Cloud Seeding (also known as weather modification) is a strategy used to increase and/or change the type of precipitation in certain geographical areas, with goals to increase water supplies, decrease fog and hail, and augment snowfall. However, success stories using
cloud seeding are somewhat limited which has caused much debate over the effectiveness of the idea.

Within one month of each other in the summer of 1946, Vincent Schaefer and Bernard Vonnegut discovered the first two methods for cloud seeding. Schaefer discovered a method using dry ice, which in general changes the amount of heat in the cloud and allows snow to fall at higher temperatures.
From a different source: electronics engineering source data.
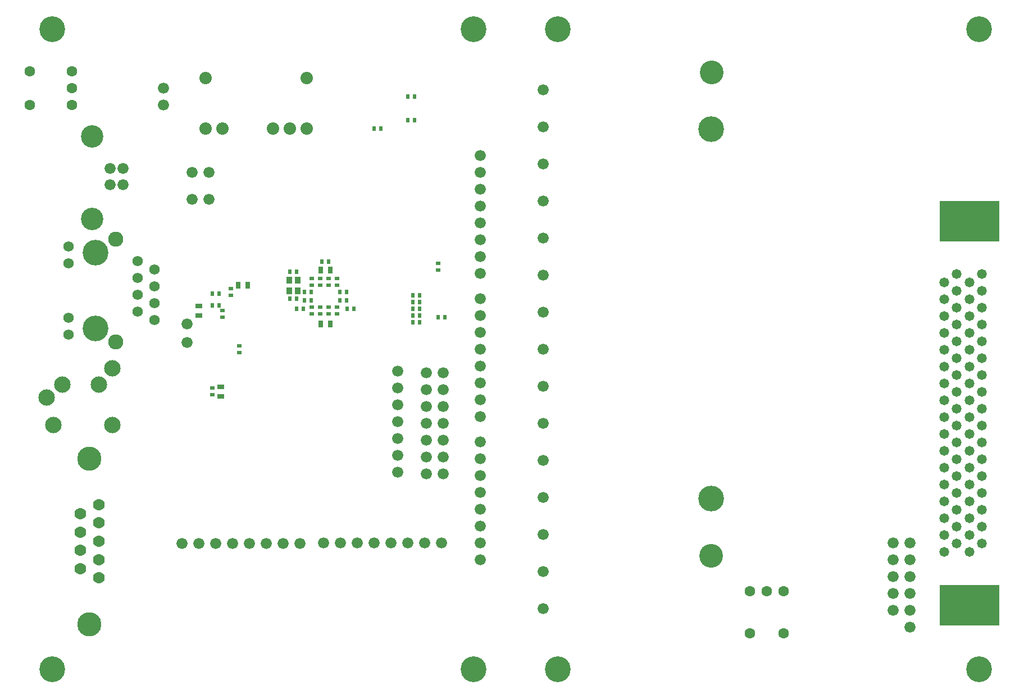
<source format=gbs>
G04 (created by PCBNEW-RS274X (2010-03-14)-final) date Tue 01 Feb 2011 02:56:59 PM EST*
G01*
G70*
G90*
%MOIN*%
G04 Gerber Fmt 3.4, Leading zero omitted, Abs format*
%FSLAX34Y34*%
G04 APERTURE LIST*
%ADD10C,0.001000*%
%ADD11R,0.026600X0.022700*%
%ADD12R,0.022700X0.026600*%
%ADD13R,0.038400X0.026600*%
%ADD14R,0.026600X0.038400*%
%ADD15C,0.066000*%
%ADD16C,0.152600*%
%ADD17C,0.140800*%
%ADD18C,0.153000*%
%ADD19R,0.034500X0.038400*%
%ADD20C,0.073900*%
%ADD21C,0.132900*%
%ADD22C,0.063000*%
%ADD23C,0.058000*%
%ADD24R,0.357300X0.239200*%
%ADD25C,0.097500*%
%ADD26C,0.143000*%
%ADD27C,0.069900*%
%ADD28C,0.089600*%
%ADD29C,0.062100*%
G04 APERTURE END LIST*
G54D10*
G54D11*
X00500Y-15303D03*
X00500Y-15697D03*
X02100Y-13197D03*
X02100Y-12803D03*
G54D12*
X12103Y02000D03*
X12497Y02000D03*
X10497Y00100D03*
X10103Y00100D03*
G54D11*
X06900Y-09197D03*
X06900Y-08803D03*
G54D12*
X06347Y-09600D03*
X05953Y-09600D03*
X07003Y-07800D03*
X07397Y-07800D03*
G54D11*
X01600Y-09797D03*
X01600Y-09403D03*
X01100Y-10703D03*
X01100Y-11097D03*
G54D12*
X00897Y-09700D03*
X00503Y-09700D03*
X12797Y-09800D03*
X12403Y-09800D03*
X12403Y-11000D03*
X12797Y-11000D03*
X13903Y-11100D03*
X14297Y-11100D03*
X12797Y-11400D03*
X12403Y-11400D03*
G54D11*
X13900Y-08297D03*
X13900Y-07903D03*
G54D12*
X12797Y-10600D03*
X12403Y-10600D03*
X05497Y-10000D03*
X05103Y-10000D03*
X05497Y-08400D03*
X05103Y-08400D03*
X00897Y-10400D03*
X00503Y-10400D03*
G54D11*
X07400Y-09197D03*
X07400Y-08803D03*
X07900Y-09197D03*
X07900Y-08803D03*
X06400Y-09197D03*
X06400Y-08803D03*
X07900Y-10503D03*
X07900Y-10897D03*
G54D12*
X08897Y-10600D03*
X08503Y-10600D03*
X05503Y-10600D03*
X05897Y-10600D03*
G54D11*
X07400Y-10503D03*
X07400Y-10897D03*
X06900Y-10503D03*
X06900Y-10897D03*
X06400Y-10503D03*
X06400Y-10897D03*
G54D12*
X08053Y-10100D03*
X08447Y-10100D03*
X06347Y-10100D03*
X05953Y-10100D03*
X12403Y-10200D03*
X12797Y-10200D03*
X08053Y-09600D03*
X08447Y-09600D03*
G54D13*
X01000Y-15795D03*
X01000Y-15205D03*
G54D14*
X07495Y-08300D03*
X06905Y-08300D03*
X02005Y-09200D03*
X02595Y-09200D03*
G54D13*
X-00300Y-10405D03*
X-00300Y-10995D03*
G54D14*
X06905Y-11500D03*
X07495Y-11500D03*
G54D15*
X41900Y-24500D03*
X41900Y-25500D03*
X41900Y-26500D03*
X41900Y-27500D03*
X41900Y-28500D03*
X41900Y-29500D03*
X40900Y-24500D03*
X40900Y-25500D03*
X40900Y-26500D03*
X40900Y-27500D03*
X40900Y-28500D03*
G54D16*
X30100Y00068D03*
G54D17*
X30108Y03454D03*
G54D16*
X30100Y-21845D03*
G54D17*
X30084Y-25254D03*
G54D18*
X16000Y-32000D03*
X-09000Y06000D03*
X16000Y06000D03*
X-09000Y-32000D03*
G54D15*
X-02400Y02500D03*
X-02400Y01500D03*
X-00700Y-04100D03*
X00300Y-04100D03*
X-00700Y-02500D03*
X00300Y-02500D03*
X11500Y-14300D03*
X11500Y-15300D03*
X11500Y-16300D03*
X11500Y-17300D03*
X11500Y-18300D03*
X11500Y-19300D03*
X11500Y-20300D03*
X14200Y-20400D03*
X13200Y-20400D03*
X14200Y-19400D03*
X13200Y-19400D03*
X14200Y-18400D03*
X13200Y-18400D03*
X14200Y-17400D03*
X13200Y-17400D03*
X14200Y-16400D03*
X13200Y-16400D03*
X14200Y-15400D03*
X13200Y-15400D03*
X14200Y-14400D03*
X13200Y-14400D03*
X16400Y-01500D03*
X16400Y-02500D03*
X16400Y-04500D03*
X16400Y-05500D03*
X16400Y-06500D03*
X16400Y-07500D03*
X16400Y-08500D03*
X16400Y-03500D03*
X16400Y-10000D03*
X16400Y-11000D03*
X16400Y-13000D03*
X16400Y-14000D03*
X16400Y-15000D03*
X16400Y-16000D03*
X16400Y-17000D03*
X16400Y-12000D03*
X16400Y-18500D03*
X16400Y-19500D03*
X16400Y-21500D03*
X16400Y-22500D03*
X16400Y-23500D03*
X16400Y-24500D03*
X16400Y-25500D03*
X16400Y-20500D03*
G54D19*
X05054Y-09525D03*
X05054Y-08875D03*
X05546Y-08875D03*
X05546Y-09525D03*
G54D20*
X00100Y00100D03*
X01100Y00100D03*
X04100Y00100D03*
X05100Y00100D03*
X06100Y00100D03*
X06100Y03100D03*
X00100Y03100D03*
G54D21*
X-06660Y-00359D03*
X-06660Y-05241D03*
G54D15*
X-05593Y-02237D03*
X-04806Y-02237D03*
X-04806Y-03221D03*
X-05593Y-03221D03*
G54D22*
X34400Y-27350D03*
X33400Y-27350D03*
X32400Y-27350D03*
X32400Y-29850D03*
X34400Y-29850D03*
X-07850Y01500D03*
X-07850Y02500D03*
X-07850Y03500D03*
X-10350Y03500D03*
X-10350Y01500D03*
G54D23*
X43919Y-25035D03*
X44669Y-24535D03*
X43919Y-24035D03*
X44669Y-23535D03*
X43919Y-23035D03*
X44669Y-22535D03*
X43919Y-22035D03*
X44669Y-21535D03*
X43919Y-21035D03*
X44669Y-20535D03*
X43919Y-20035D03*
X44669Y-19535D03*
X43919Y-19035D03*
X44669Y-18535D03*
X43919Y-18035D03*
X44669Y-17535D03*
X43919Y-17035D03*
X44669Y-16535D03*
X43919Y-16035D03*
X44669Y-15535D03*
X43919Y-15035D03*
X44669Y-14535D03*
X43919Y-14035D03*
X44669Y-13535D03*
X43919Y-13035D03*
X44669Y-12535D03*
X43919Y-12035D03*
X44669Y-11535D03*
X43919Y-11035D03*
X44669Y-10535D03*
X43919Y-10035D03*
X44669Y-09535D03*
X43919Y-09035D03*
X44669Y-08535D03*
X45419Y-25035D03*
X46169Y-24535D03*
X45419Y-24035D03*
X46169Y-23535D03*
X45419Y-23035D03*
X46169Y-22535D03*
X45419Y-22035D03*
X46169Y-21535D03*
X45419Y-21035D03*
X46169Y-20535D03*
X45419Y-20035D03*
X46169Y-19535D03*
X45419Y-19035D03*
X46169Y-18535D03*
X45419Y-18035D03*
X46169Y-17535D03*
X45419Y-17035D03*
X46169Y-16535D03*
X45419Y-16035D03*
X46169Y-15535D03*
X45419Y-15035D03*
X46169Y-14535D03*
X45419Y-14035D03*
X46169Y-13535D03*
X45419Y-13035D03*
X46169Y-12535D03*
X45419Y-12035D03*
X46169Y-11535D03*
X45419Y-11035D03*
X46169Y-10535D03*
X45419Y-10035D03*
X46169Y-09535D03*
X45419Y-09035D03*
X46169Y-08535D03*
G54D24*
X45419Y-28185D03*
X45419Y-05385D03*
G54D25*
X-09349Y-15859D03*
X-08404Y-15072D03*
X-06239Y-15072D03*
X-05451Y-14107D03*
X-05451Y-17493D03*
X-08955Y-17493D03*
G54D15*
X20117Y-26185D03*
X20117Y-21785D03*
X20117Y-23985D03*
X20117Y-15185D03*
X20117Y-17385D03*
X20117Y-19585D03*
X20117Y-12985D03*
X20117Y-06385D03*
X20117Y-04185D03*
X20117Y-08585D03*
X20117Y00215D03*
X20117Y-01985D03*
X20117Y-10785D03*
X20117Y02415D03*
X03690Y-24510D03*
X04690Y-24510D03*
X05690Y-24510D03*
X02690Y-24510D03*
X01690Y-24510D03*
X00690Y-24510D03*
X-00310Y-24510D03*
X-01310Y-24510D03*
X14083Y-24496D03*
X13083Y-24496D03*
X12083Y-24496D03*
X11083Y-24496D03*
X10083Y-24496D03*
X09083Y-24496D03*
X08083Y-24496D03*
X07083Y-24496D03*
X-01000Y-11500D03*
X-01000Y-12600D03*
X20117Y-28385D03*
G54D12*
X12103Y00600D03*
X12497Y00600D03*
G54D18*
X46000Y-32000D03*
X46000Y06000D03*
X21000Y-32000D03*
X21000Y06000D03*
G54D26*
X-06800Y-19480D03*
G54D27*
X-06241Y-22206D03*
X-06241Y-23297D03*
X-06241Y-24387D03*
X-06241Y-25478D03*
X-06241Y-26569D03*
X-07359Y-22752D03*
X-07359Y-23842D03*
X-07359Y-24933D03*
X-07359Y-26023D03*
G54D26*
X-06800Y-29319D03*
G54D16*
X-06451Y-07251D03*
X-06451Y-11751D03*
G54D28*
X-05250Y-06448D03*
X-05250Y-12552D03*
G54D29*
X-08049Y-06891D03*
X-08049Y-12111D03*
X-08049Y-07891D03*
X-08049Y-11111D03*
X-03951Y-07751D03*
X-02951Y-08251D03*
X-03951Y-08751D03*
X-02951Y-09251D03*
X-03951Y-09751D03*
X-02951Y-10251D03*
X-03951Y-10751D03*
X-02951Y-11251D03*
M02*

</source>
While Vonnegut found the more popular technique using silver iodide, which alters the structure of crystals in the clouds, changing cloud vapor or hail into water or snow. Other methods using liquid propane and mixtures of salt compounds have also been used, and continue to be used depending on the type of cloud being seeded and the desired outcome.
The
North American Weather Modification Council helps control cloud seeding programs throughout the Western United States and Canada. One such program encompasses a large region of the Sierra Nevada mountain range – stretching from north of Lake Tahoe all the way south past Mount Whitney – and seen great success over the past few years. Last year in particular (2010/2011 winter season) the Sierra Nevada’s saw the
largest snowfall in over a decade, with levels more than 160% above normal.
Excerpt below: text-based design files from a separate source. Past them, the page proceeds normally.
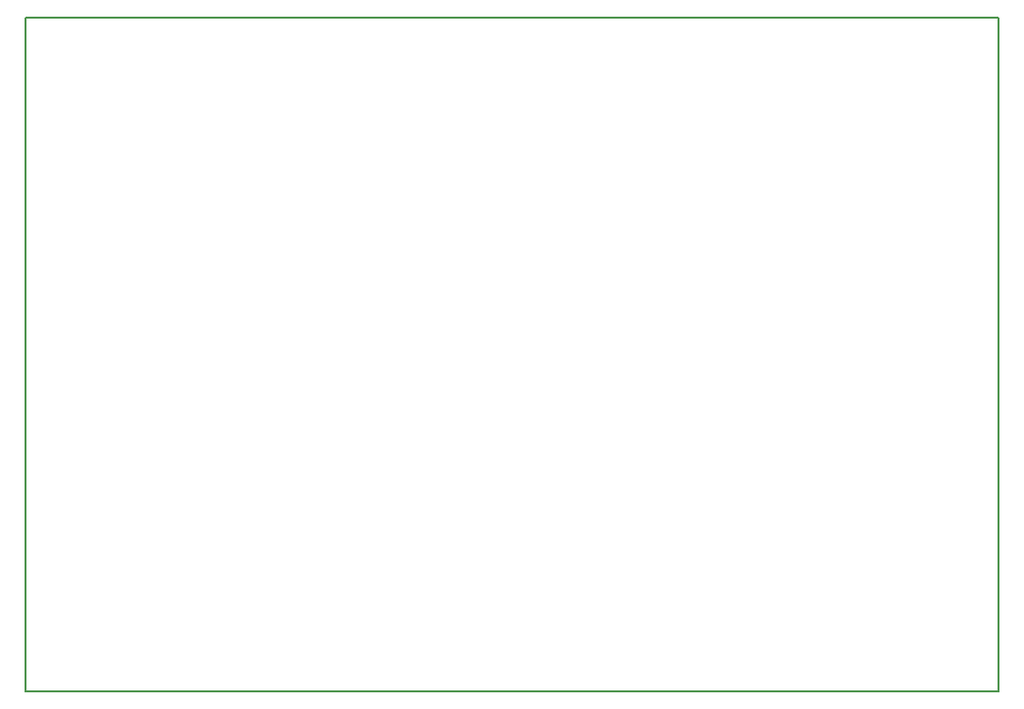
<source format=gbr>
%TF.GenerationSoftware,KiCad,Pcbnew,8.0.2*%
%TF.CreationDate,2024-05-01T18:58:11+02:00*%
%TF.ProjectId,OpenC64Cart,4f70656e-4336-4344-9361-72742e6b6963,2*%
%TF.SameCoordinates,Original*%
%TF.FileFunction,Profile,NP*%
%FSLAX46Y46*%
G04 Gerber Fmt 4.6, Leading zero omitted, Abs format (unit mm)*
G04 Created by KiCad (PCBNEW 8.0.2) date 2024-05-01 18:58:11*
%MOMM*%
%LPD*%
G01*
G04 APERTURE LIST*
%TA.AperFunction,Profile*%
%ADD10C,0.150000*%
%TD*%
G04 APERTURE END LIST*
D10*
X103280000Y-59650000D02*
X187290000Y-59650000D01*
X187290000Y-117830000D01*
X103280000Y-117830000D01*
X103280000Y-59650000D01*
M02*

</source>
Could these methods slow the effects of climate change? Probably not since cloud seeding can only be done of preexisting clouds which already have potential to produce precipitation. In other words, cloud seeding most likely would not help a region come out of drought since there are so few water-producing clouds in such a situation to begin with. Additionally, there is very little or no research to prove that cloud seeding can actually change weather patterns in the long run. Therefore, it could be a great short term solution to increase snowfall for ski resorts or decrease fog and hail for airports, but it is very unlikely to change weather patterns as a whole.
On the topic of using cloud seeding to increase albedo, the current technologies would again make a very insignificant impact. As discussed above, the current methods in use are simply meant to change temperatures and crystalline structures rather than actually increase the size and breadth of clouds. However, in a time when water supply is shrinking rapidly, cloud seeding could become vital (if it is not so already) to the
sustainability of our current lifestyles.